- **What to do**: From the entries that follow, pick out all lines holding "Plan".

[Dataset records]

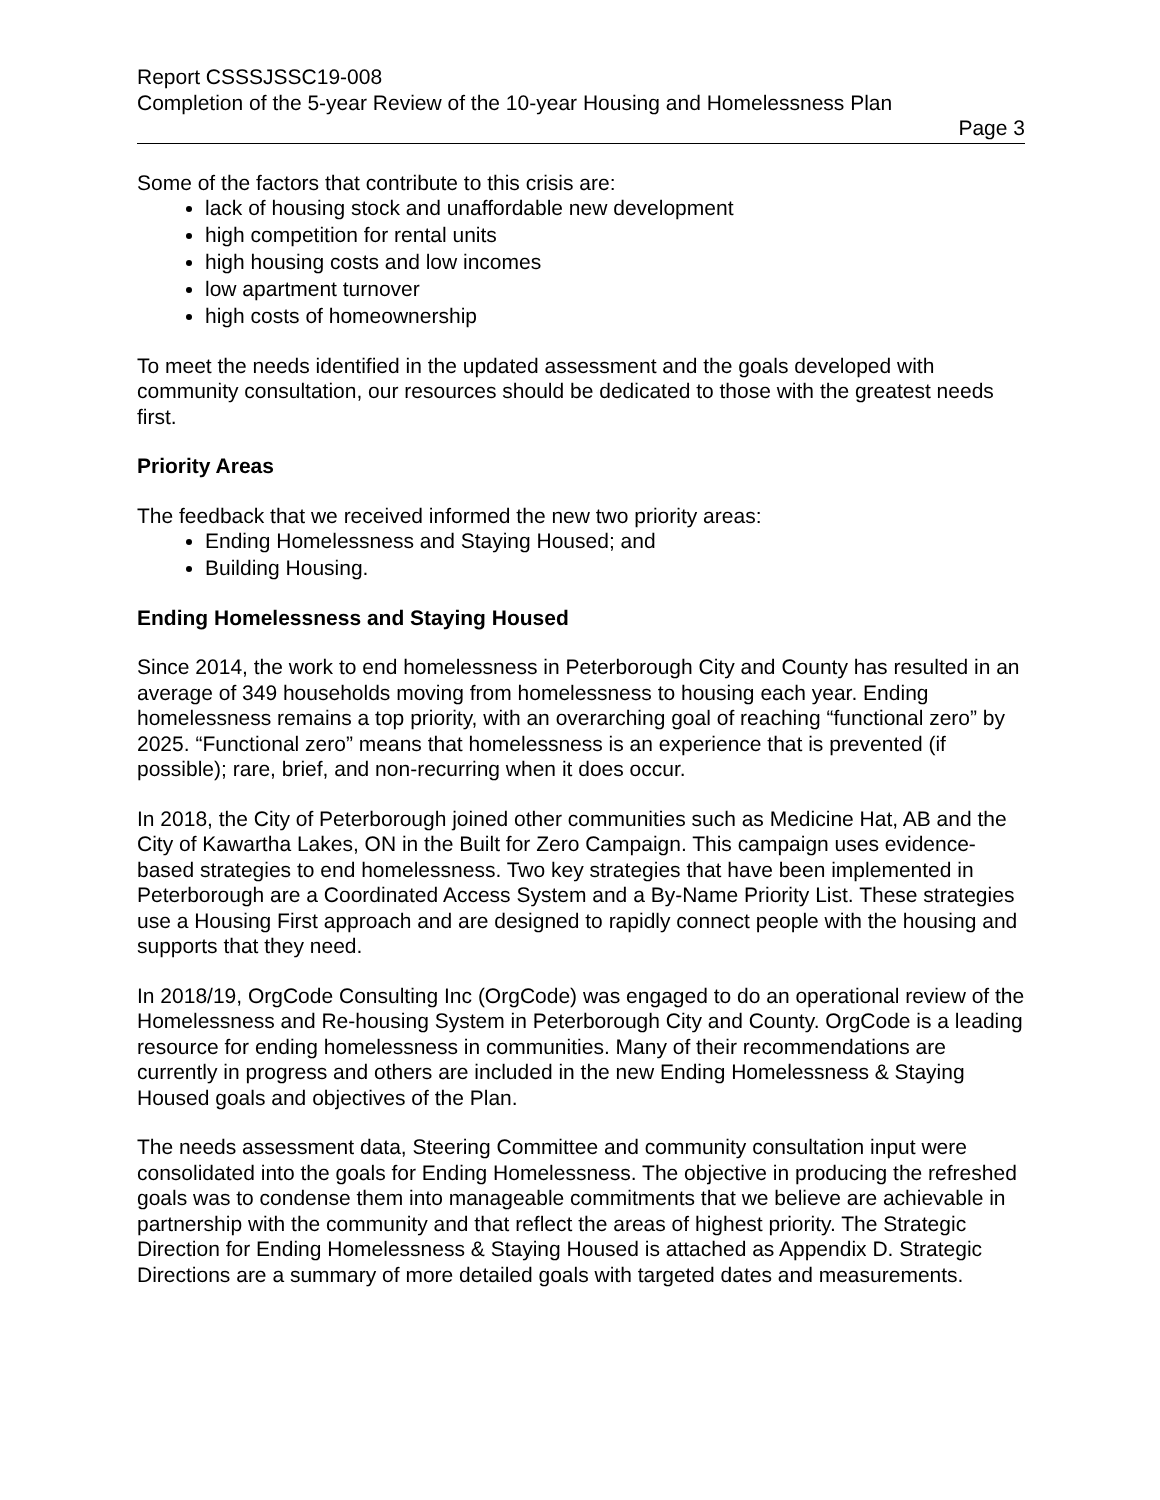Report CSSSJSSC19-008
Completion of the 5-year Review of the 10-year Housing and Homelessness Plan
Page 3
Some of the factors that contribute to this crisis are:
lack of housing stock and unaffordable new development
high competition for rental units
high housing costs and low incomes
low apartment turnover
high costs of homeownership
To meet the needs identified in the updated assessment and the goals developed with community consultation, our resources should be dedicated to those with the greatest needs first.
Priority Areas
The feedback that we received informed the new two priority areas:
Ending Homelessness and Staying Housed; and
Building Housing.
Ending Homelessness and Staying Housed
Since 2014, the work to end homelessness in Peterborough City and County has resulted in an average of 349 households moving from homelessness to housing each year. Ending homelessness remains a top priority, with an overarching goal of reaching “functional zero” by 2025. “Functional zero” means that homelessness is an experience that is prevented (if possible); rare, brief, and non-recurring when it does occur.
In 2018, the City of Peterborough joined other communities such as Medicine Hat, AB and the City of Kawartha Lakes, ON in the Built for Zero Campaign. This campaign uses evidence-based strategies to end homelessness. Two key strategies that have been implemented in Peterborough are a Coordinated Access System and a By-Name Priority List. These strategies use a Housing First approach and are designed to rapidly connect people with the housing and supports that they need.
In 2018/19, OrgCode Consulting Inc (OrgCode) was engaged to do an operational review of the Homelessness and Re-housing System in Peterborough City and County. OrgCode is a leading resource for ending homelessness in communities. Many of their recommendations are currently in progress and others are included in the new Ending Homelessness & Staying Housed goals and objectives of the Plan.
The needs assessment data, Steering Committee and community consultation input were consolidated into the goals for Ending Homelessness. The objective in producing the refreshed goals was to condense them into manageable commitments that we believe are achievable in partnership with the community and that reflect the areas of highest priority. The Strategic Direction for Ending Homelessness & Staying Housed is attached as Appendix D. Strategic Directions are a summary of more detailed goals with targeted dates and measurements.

- **Solution to the exercise**:
Completion of the 5-year Review of the 10-year Housing and Homelessness Plan
In 2018/19, OrgCode Consulting Inc (OrgCode) was engaged to do an operational review of the Homelessness and Re-housing System in Peterborough City and County. OrgCode is a leading resource for ending homelessness in communities. Many of their recommendations are currently in progress and others are included in the new Ending Homelessness & Staying Housed goals and objectives of the Plan.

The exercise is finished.